I used to chuckle at the idea, but then my friend married a woman from Kyoto, and the wedding gift from his new in-laws was a pair of Toto toilets tricked out with G-Max flush technology and Washlet seats. That's approximately $6400 in toilets.

I've had the pleasure of testing them. It's a marvel. Hit a button and the program warms the seat, plays pleasant music, lights the seat a soft orange, and when the work is finished, rinses the critical areas with warm water and a moving jet that gets into all the areas one wants it to get into.

No paper. Think about that.

I wish I could afford the upgrade from my current Kohler throne.

Posted

The moving jet; is that the water or dry air. I just keep imagining dripping wet, like a car leaving the car wash without a dry cycle.

I suppose no paper does make it a green product.

Posted

We spent a nice chunk of our "stimulus" check on three new Toto's with G-Max, but no fancy seats or jets (replacing three maddeningly inconsistant Briggs Vacuity models). Those suckers work.

Brian G.

The John: Where Down & Out is a Good Thing [;)]

Posted
Originally posted by Jeremy

The moving jet; is that the water or dry air. I just keep imagining dripping wet, like a car leaving the car wash without a dry cycle.

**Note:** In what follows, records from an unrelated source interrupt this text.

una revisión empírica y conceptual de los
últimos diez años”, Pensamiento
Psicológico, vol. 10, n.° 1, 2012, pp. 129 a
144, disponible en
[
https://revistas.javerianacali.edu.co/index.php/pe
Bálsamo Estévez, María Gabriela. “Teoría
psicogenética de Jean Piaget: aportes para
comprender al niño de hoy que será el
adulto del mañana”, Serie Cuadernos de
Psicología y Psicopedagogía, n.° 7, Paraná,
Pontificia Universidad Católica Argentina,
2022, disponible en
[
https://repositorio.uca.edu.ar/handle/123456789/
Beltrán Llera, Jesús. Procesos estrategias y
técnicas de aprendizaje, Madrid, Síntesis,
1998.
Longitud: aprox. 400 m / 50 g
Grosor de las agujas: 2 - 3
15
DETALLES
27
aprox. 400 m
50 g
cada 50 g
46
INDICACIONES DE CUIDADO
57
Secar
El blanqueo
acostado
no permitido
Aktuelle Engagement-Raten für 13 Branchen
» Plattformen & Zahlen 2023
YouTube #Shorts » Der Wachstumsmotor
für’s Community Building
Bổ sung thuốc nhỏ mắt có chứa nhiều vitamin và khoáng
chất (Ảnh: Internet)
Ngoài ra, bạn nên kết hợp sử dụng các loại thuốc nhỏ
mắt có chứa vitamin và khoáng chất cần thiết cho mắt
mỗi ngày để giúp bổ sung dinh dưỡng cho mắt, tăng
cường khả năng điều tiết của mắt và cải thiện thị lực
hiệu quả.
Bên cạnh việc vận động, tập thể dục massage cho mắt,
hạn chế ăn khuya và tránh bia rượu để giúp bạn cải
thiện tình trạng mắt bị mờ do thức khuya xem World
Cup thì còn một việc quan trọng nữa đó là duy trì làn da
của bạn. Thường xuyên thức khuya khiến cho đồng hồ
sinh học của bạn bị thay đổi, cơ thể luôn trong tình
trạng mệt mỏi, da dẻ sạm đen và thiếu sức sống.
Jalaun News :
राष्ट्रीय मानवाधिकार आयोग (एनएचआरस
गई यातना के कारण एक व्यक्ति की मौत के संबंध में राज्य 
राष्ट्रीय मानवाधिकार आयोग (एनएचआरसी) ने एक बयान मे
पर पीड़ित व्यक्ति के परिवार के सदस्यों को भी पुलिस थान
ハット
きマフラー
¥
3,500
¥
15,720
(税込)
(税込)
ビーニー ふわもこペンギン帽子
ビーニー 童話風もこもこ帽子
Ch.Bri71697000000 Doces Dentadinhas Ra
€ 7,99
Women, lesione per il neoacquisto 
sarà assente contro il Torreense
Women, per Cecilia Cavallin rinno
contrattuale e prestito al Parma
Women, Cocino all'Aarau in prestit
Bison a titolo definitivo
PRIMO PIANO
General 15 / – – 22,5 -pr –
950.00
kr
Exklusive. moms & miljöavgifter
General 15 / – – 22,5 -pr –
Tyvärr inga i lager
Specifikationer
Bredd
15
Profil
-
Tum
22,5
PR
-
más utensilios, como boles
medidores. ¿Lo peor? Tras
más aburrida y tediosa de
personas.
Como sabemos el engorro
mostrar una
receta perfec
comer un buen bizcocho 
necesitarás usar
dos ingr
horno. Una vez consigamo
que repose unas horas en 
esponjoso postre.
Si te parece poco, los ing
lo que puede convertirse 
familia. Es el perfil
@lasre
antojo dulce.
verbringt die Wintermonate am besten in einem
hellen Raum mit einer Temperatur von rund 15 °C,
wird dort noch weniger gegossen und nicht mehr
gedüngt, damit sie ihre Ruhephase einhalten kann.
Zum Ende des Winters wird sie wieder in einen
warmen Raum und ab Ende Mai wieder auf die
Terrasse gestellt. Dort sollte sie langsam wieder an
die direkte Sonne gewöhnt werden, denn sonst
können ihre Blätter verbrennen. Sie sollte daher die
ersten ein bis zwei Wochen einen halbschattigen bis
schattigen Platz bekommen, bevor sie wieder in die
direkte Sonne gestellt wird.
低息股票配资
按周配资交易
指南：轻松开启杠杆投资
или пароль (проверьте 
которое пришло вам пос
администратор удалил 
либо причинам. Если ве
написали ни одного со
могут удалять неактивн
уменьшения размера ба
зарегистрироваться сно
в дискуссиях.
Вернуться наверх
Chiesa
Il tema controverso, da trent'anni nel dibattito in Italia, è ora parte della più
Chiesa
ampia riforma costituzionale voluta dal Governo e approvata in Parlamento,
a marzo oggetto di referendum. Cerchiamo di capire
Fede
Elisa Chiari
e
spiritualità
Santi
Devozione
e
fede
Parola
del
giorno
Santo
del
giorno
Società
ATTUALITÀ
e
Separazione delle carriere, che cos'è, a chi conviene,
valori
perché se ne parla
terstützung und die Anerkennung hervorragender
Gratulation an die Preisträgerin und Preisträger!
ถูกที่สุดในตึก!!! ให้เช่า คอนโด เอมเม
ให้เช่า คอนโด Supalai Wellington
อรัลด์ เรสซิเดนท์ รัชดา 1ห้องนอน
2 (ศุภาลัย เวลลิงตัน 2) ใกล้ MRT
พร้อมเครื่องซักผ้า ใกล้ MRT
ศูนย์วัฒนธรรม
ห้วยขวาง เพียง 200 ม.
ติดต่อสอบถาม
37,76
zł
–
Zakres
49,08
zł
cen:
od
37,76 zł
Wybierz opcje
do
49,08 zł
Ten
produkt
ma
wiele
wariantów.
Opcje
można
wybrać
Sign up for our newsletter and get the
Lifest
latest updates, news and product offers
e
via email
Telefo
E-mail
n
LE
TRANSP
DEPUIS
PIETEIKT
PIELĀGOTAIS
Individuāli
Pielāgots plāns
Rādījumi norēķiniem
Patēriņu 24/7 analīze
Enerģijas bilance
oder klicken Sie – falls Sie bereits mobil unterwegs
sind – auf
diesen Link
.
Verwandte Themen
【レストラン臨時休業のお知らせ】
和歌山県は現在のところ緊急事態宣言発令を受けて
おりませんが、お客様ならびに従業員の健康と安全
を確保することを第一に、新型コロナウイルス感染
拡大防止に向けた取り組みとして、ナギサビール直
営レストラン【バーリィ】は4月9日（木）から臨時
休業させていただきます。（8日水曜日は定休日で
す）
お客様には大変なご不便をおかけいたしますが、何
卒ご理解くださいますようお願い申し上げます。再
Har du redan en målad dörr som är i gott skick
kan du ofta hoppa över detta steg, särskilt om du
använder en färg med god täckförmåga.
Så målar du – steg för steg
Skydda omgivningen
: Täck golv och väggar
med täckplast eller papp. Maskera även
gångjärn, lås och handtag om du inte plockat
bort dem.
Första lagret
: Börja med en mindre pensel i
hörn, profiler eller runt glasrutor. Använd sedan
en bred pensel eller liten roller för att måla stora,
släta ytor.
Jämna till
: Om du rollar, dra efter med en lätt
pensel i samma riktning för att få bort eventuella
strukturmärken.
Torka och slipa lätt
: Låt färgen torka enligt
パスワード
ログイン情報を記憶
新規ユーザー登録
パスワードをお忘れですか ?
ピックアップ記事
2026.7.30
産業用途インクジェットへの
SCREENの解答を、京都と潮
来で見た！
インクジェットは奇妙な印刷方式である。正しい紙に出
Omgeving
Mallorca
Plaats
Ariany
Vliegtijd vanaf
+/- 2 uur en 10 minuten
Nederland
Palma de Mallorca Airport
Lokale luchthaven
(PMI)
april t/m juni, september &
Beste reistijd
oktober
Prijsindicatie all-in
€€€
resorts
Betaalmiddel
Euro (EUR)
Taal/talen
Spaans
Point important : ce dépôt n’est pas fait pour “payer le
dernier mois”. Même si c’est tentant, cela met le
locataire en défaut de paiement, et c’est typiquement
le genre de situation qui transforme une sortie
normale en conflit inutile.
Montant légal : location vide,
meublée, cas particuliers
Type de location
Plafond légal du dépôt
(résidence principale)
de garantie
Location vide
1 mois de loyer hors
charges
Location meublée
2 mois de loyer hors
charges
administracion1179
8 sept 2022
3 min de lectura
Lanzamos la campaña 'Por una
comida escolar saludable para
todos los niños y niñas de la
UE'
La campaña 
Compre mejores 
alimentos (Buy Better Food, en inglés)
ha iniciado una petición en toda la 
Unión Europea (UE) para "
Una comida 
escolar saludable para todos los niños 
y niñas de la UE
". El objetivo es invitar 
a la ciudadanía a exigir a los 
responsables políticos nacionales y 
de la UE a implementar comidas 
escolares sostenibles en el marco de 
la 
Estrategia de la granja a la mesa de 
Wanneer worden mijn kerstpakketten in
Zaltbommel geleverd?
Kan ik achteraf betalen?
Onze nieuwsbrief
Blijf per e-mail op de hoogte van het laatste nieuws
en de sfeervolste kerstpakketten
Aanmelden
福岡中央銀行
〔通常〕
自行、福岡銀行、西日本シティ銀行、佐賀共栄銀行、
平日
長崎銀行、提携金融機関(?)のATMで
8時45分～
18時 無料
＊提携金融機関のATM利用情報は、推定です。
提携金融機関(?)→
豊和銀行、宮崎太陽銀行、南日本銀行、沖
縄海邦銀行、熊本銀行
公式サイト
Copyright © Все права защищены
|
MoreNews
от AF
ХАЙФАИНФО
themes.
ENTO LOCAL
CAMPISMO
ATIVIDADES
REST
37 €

Nope. Not really. Damp, yes. Dripping, no.

It's a remarkably precise little water jet, no car wash spray. You control it with little buttons on the control module.

A quick dab with a single square of tissue would be sufficient for the most uptight, dry-desirous user.

Posted

At last years IBS in Orlando there was a display model mounted high so that passers by could feel the warm spray with their hands. It was covered with a little plastic dome so no one would get a shower as they passed the booth. When it was my turn in line the dome fell off and the spray went over my head and showered everyone on the other side of the aisle. It was extremely funny for the people on my side of the aisle.

Tom

Posted

Well I guess I'm one of those, less arsty, more fartsy kind of guys. I don't want any toilet warming, charging, washing, or playing soft music for my arse. I really don't. I like my toilets passive. All I want in a toilet is a moderately comfortable hunk of porcelin that'll discard from my house what I've discarded from my body, and that's it. I ask no more of a toilet, and would accept no less.